## Text extract
- - -
I have a hive table with following properties -
- ORC Storage Format
- transactional = true
- Partitioned on 4 keys - year, month, day, hour
- bucketed by groupingKey
I am using Hive Streaming for populating data directly into table.
Now my problem is - I am trying to run following query
select count(*) from table_name;
I am getting following exception
Caused by: java.lang.ClassCastException: org.apache.hadoop.hive.ql.io.orc.OrcStruct$OrcStructInspector cannot be cast to org.apache.hadoop.hive.serde2.objectinspector.PrimitiveObjectInspector
at org.apache.hadoop.hive.ql.exec.vector.VectorizedBatchUtil.setVector(VectorizedBatchUtil.java:295)
at org.apache.hadoop.hive.ql.exec.vector.VectorizedBatchUtil.acidAddRowToBatch(VectorizedBatchUtil.java:275)
at org.apache.hadoop.hive.ql.io.orc.VectorizedOrcAcidRowReader.next(VectorizedOrcAcidRowReader.java:82)
However if I turn off vectorized execution by setting following property
set hive.vectorized.execution.enabled = false;
everything works fine (Although it takes ages to complete).
Why is this happening ? From what I understand, with ORC format, vectorized execution should work.
Hadoop Version - 2.7.1
Hive Version - 1.2.1
- - -
## Dataset

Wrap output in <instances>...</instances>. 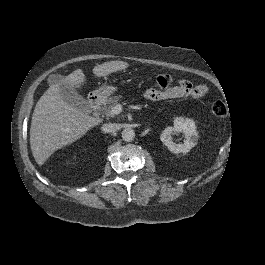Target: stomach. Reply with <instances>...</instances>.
<instances>
[{"mask_svg":"<svg viewBox=\"0 0 265 265\" xmlns=\"http://www.w3.org/2000/svg\"><path fill=\"white\" fill-rule=\"evenodd\" d=\"M117 91H118L117 86L105 84V85L101 86L100 88H98L97 90H95V93L97 95H99L101 93L102 97H108Z\"/></svg>","mask_w":265,"mask_h":265,"instance_id":"obj_1","label":"stomach"}]
</instances>
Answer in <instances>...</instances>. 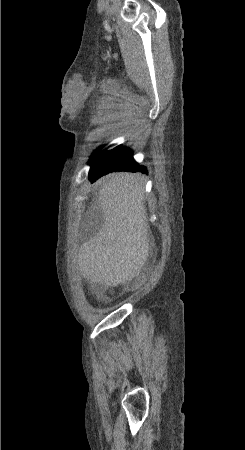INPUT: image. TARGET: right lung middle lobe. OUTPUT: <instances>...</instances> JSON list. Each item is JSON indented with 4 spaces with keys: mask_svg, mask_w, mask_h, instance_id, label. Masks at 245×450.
Wrapping results in <instances>:
<instances>
[{
    "mask_svg": "<svg viewBox=\"0 0 245 450\" xmlns=\"http://www.w3.org/2000/svg\"><path fill=\"white\" fill-rule=\"evenodd\" d=\"M118 150L119 149H117V150H108V151H98L97 150V151L93 152L91 157H90V161H89L91 169L96 167L104 159V157L106 155H108L111 152L118 151Z\"/></svg>",
    "mask_w": 245,
    "mask_h": 450,
    "instance_id": "1",
    "label": "right lung middle lobe"
}]
</instances>
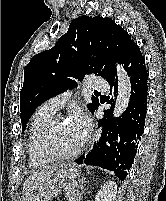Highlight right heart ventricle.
Listing matches in <instances>:
<instances>
[{
	"instance_id": "1",
	"label": "right heart ventricle",
	"mask_w": 166,
	"mask_h": 201,
	"mask_svg": "<svg viewBox=\"0 0 166 201\" xmlns=\"http://www.w3.org/2000/svg\"><path fill=\"white\" fill-rule=\"evenodd\" d=\"M56 112H53L45 107H41L38 109L34 115L32 116L30 128H29V135H28V145L27 151L29 156V165L32 168H38L40 166L46 165L51 163V160L43 159L40 160L37 156L35 143H36V136L40 127L51 119Z\"/></svg>"
}]
</instances>
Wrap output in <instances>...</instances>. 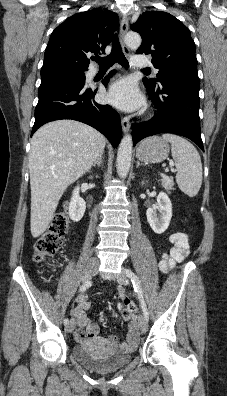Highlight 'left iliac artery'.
<instances>
[{
	"instance_id": "1",
	"label": "left iliac artery",
	"mask_w": 227,
	"mask_h": 396,
	"mask_svg": "<svg viewBox=\"0 0 227 396\" xmlns=\"http://www.w3.org/2000/svg\"><path fill=\"white\" fill-rule=\"evenodd\" d=\"M125 273L132 281L134 290L137 293L139 301L141 303V308H142L144 317H145L146 321H148L149 320V313H148V309H147L146 303L144 301L143 292H142V288H141V284H140L139 278L130 269H126Z\"/></svg>"
}]
</instances>
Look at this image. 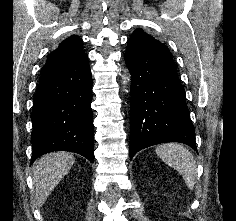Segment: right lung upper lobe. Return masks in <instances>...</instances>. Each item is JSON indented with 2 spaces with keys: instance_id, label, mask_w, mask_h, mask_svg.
Returning a JSON list of instances; mask_svg holds the SVG:
<instances>
[{
  "instance_id": "obj_1",
  "label": "right lung upper lobe",
  "mask_w": 236,
  "mask_h": 221,
  "mask_svg": "<svg viewBox=\"0 0 236 221\" xmlns=\"http://www.w3.org/2000/svg\"><path fill=\"white\" fill-rule=\"evenodd\" d=\"M85 58L87 56L82 49V40L77 36H70L51 52L42 71L76 63Z\"/></svg>"
}]
</instances>
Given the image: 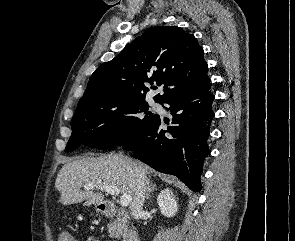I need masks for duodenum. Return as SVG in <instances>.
<instances>
[{
  "mask_svg": "<svg viewBox=\"0 0 295 241\" xmlns=\"http://www.w3.org/2000/svg\"><path fill=\"white\" fill-rule=\"evenodd\" d=\"M100 209L106 216L109 217H114L122 214L117 206L113 203H101ZM123 241H140V238L136 231H131L125 234Z\"/></svg>",
  "mask_w": 295,
  "mask_h": 241,
  "instance_id": "410a0bca",
  "label": "duodenum"
}]
</instances>
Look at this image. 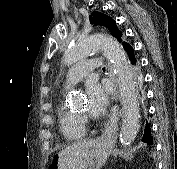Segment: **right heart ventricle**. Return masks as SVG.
Listing matches in <instances>:
<instances>
[{"label":"right heart ventricle","instance_id":"1","mask_svg":"<svg viewBox=\"0 0 177 169\" xmlns=\"http://www.w3.org/2000/svg\"><path fill=\"white\" fill-rule=\"evenodd\" d=\"M58 117L60 131L67 140H81L86 136L85 123L77 113L67 109L64 105H60Z\"/></svg>","mask_w":177,"mask_h":169}]
</instances>
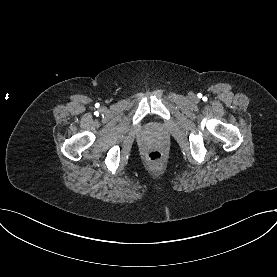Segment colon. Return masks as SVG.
Instances as JSON below:
<instances>
[{
  "mask_svg": "<svg viewBox=\"0 0 277 277\" xmlns=\"http://www.w3.org/2000/svg\"><path fill=\"white\" fill-rule=\"evenodd\" d=\"M147 158L152 163H159L162 160V153L158 150L150 151Z\"/></svg>",
  "mask_w": 277,
  "mask_h": 277,
  "instance_id": "obj_1",
  "label": "colon"
}]
</instances>
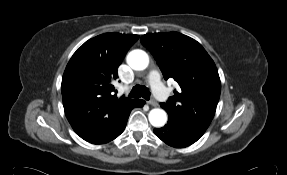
- - -
## Directive A
Using the Hive post, decide whether each statement agrees with it, answering yes or no and quoting the words that settle it: (i) the table is bucketed by year; (ii) the count query runs successfully once vectorized execution is switched off; (iii) the Hive version in use is 2.7.1.
## Directive B
Reproduce word for word the part of the Hive post between "Now my problem" and "ages to complete).", inclusive.
The records were taken from a different source.

## Task result A
(i) No: "bucketed by groupingKey"
(ii) Yes: "everything works fine"
(iii) No: "Hive Version - 1.2.1"

## Task result B
Now my problem is - I am trying to run following query
select count(*) from table_name;
I am getting following exception
Caused by: java.lang.ClassCastException: org.apache.hadoop.hive.ql.io.orc.OrcStruct$OrcStructInspector cannot be cast to org.apache.hadoop.hive.serde2.objectinspector.PrimitiveObjectInspector
at org.apache.hadoop.hive.ql.exec.vector.VectorizedBatchUtil.setVector(VectorizedBatchUtil.java:295)
at org.apache.hadoop.hive.ql.exec.vector.VectorizedBatchUtil.acidAddRowToBatch(VectorizedBatchUtil.java:275)
at org.apache.hadoop.hive.ql.io.orc.VectorizedOrcAcidRowReader.next(VectorizedOrcAcidRowReader.java:82)
However if I turn off vectorized execution by setting following property
set hive.vectorized.execution.enabled = false;
everything works fine (Although it takes ages to complete).